• _Texto extraído_
<<<<
El estado de las calles es una de las mayores preocupaciones de los vecinos de muchos barrios de la ciudad que día a día deben padecer una odisea para tratar de salir de sus casas.
Los vecinos de la calle 27 entre 162 y 162 norte, cansados de la falta de respuestas, vuelven a reclamar porque cada vez que llueve la calle se vuelve un verdadero pantano.
Los reclamos se acumulan desde hace años y apuntan a obras elementales que permitan mejorar las condiciones básicas del barrio. Esta semana, mientras la lluvia y la humedad no dieron tregua, los vecinos no han encontrado aún una respuesta a su pedido.
“Hace un año vinieron del municipio y tiraron tierra colorada. Lejos de dar una solución, esta tarea empeoró la situación. Hace algunas semanas fuimos al corralón municipal y nos dijeron que habían perdido nuestra nota de reclamo. Esto parece una tomada de pelo”, explicó Florencia, vecina de la cuadra.
>>>>
• _Qué redactar_
Prosigue la nota de arriba sobre el reclamo de los vecinos de la calle 27 a partir del testimonio de Florencia.

• _Información aportada_
<<<<
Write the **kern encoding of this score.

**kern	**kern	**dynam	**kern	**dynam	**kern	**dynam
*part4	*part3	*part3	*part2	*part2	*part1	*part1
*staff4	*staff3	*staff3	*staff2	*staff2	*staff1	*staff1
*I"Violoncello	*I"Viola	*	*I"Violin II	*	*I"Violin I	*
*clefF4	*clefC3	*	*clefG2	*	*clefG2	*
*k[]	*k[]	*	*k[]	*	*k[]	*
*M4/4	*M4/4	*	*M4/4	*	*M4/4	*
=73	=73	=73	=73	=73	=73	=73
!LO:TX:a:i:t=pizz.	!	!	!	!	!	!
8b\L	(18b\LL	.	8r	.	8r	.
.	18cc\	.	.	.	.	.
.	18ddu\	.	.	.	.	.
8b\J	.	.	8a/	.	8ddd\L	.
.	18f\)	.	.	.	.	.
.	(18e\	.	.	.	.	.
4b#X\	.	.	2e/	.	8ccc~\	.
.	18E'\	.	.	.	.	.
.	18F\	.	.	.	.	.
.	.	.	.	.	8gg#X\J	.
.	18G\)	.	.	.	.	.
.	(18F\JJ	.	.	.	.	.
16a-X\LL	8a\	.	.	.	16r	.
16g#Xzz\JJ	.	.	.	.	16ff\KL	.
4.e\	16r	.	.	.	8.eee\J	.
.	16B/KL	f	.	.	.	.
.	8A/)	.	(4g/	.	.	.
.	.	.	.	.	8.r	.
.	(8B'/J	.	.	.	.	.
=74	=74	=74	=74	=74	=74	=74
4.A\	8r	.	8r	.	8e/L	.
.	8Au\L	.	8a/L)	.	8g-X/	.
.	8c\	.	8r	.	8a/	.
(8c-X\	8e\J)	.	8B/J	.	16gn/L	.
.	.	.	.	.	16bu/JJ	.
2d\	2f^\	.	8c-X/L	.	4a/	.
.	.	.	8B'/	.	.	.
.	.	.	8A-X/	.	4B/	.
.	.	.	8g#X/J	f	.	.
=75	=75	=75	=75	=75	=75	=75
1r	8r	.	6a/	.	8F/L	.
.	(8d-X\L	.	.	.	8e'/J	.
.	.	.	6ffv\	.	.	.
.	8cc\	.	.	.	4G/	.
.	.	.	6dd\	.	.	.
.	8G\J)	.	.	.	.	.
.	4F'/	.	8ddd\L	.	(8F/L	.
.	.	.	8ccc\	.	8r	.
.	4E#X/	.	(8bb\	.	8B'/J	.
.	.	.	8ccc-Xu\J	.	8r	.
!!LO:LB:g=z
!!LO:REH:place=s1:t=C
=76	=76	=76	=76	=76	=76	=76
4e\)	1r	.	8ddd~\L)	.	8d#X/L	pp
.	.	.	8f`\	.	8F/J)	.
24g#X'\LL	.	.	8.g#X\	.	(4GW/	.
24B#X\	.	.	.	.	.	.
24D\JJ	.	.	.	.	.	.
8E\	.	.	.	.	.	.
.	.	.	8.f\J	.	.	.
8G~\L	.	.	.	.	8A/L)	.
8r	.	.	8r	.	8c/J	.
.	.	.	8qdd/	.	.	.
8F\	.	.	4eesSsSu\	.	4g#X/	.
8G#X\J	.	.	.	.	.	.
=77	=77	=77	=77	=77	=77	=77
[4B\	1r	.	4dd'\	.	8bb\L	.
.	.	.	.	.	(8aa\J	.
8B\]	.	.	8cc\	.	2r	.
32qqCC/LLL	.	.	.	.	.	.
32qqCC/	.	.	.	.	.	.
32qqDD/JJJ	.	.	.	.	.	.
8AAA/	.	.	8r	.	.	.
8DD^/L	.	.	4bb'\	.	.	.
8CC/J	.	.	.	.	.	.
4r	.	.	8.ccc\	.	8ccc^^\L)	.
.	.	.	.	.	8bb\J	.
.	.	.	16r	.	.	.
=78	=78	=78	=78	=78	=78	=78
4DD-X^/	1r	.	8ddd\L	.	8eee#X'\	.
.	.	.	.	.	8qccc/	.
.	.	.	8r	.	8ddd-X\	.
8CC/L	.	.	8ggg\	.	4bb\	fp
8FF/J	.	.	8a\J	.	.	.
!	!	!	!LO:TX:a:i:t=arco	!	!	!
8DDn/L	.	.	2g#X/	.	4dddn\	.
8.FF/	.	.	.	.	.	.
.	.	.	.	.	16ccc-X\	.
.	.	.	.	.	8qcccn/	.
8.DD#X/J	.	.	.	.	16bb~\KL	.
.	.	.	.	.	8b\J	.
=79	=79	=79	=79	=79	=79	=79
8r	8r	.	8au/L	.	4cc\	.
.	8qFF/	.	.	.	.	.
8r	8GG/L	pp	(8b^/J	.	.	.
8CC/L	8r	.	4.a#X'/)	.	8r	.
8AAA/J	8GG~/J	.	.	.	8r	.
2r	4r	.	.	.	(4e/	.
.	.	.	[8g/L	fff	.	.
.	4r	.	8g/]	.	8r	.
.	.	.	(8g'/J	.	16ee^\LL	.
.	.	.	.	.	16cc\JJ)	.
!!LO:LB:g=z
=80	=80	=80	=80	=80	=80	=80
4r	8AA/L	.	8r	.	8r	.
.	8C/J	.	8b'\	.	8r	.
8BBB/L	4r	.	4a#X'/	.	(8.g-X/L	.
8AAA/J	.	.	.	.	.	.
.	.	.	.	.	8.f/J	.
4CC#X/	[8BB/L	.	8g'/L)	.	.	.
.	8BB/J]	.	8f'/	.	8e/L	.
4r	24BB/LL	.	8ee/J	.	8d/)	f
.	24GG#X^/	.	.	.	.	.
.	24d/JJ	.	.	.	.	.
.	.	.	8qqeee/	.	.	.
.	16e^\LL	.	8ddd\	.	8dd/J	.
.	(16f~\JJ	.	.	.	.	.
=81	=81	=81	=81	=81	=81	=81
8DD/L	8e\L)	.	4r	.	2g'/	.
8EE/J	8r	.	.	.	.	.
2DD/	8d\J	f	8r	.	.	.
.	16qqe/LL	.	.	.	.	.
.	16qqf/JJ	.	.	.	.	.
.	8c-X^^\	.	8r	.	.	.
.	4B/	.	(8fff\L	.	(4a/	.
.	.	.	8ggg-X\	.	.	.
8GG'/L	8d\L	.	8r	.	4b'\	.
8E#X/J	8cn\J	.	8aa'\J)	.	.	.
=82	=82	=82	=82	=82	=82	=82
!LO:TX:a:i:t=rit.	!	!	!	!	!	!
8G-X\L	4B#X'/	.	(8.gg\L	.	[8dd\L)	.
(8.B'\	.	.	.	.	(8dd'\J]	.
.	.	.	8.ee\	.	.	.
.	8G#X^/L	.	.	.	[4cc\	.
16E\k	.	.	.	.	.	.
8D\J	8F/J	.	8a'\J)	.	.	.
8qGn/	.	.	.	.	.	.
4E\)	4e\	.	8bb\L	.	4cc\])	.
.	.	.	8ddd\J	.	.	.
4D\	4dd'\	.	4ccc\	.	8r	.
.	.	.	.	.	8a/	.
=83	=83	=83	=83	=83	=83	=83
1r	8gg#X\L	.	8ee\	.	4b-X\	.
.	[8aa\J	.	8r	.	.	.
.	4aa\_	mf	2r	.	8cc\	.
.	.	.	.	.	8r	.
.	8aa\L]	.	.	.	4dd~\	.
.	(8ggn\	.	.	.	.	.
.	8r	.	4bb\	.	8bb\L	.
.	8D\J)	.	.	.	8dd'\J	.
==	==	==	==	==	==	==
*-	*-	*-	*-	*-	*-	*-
>>>>
• _Resultado_
Y agregó: “tenemos a un vecino discapacitado que hace 3 semanas no puede concurrir a la escuela especial porque el transporte no puede entrar. Lo mismo sucede con los taxis que no entran y nos dejan a una cuadra o en la esquina. Y no queremos imaginarnos qué pasaría si tuviéramos alguna emergencia y tuviéramos que llamar a una ambulancia”.
Ojalá, las autoridades puedan brindar una pronta solución a este reclamo que lleva varios años y que dificulta el normal desarrollo de la vida de los vecinos.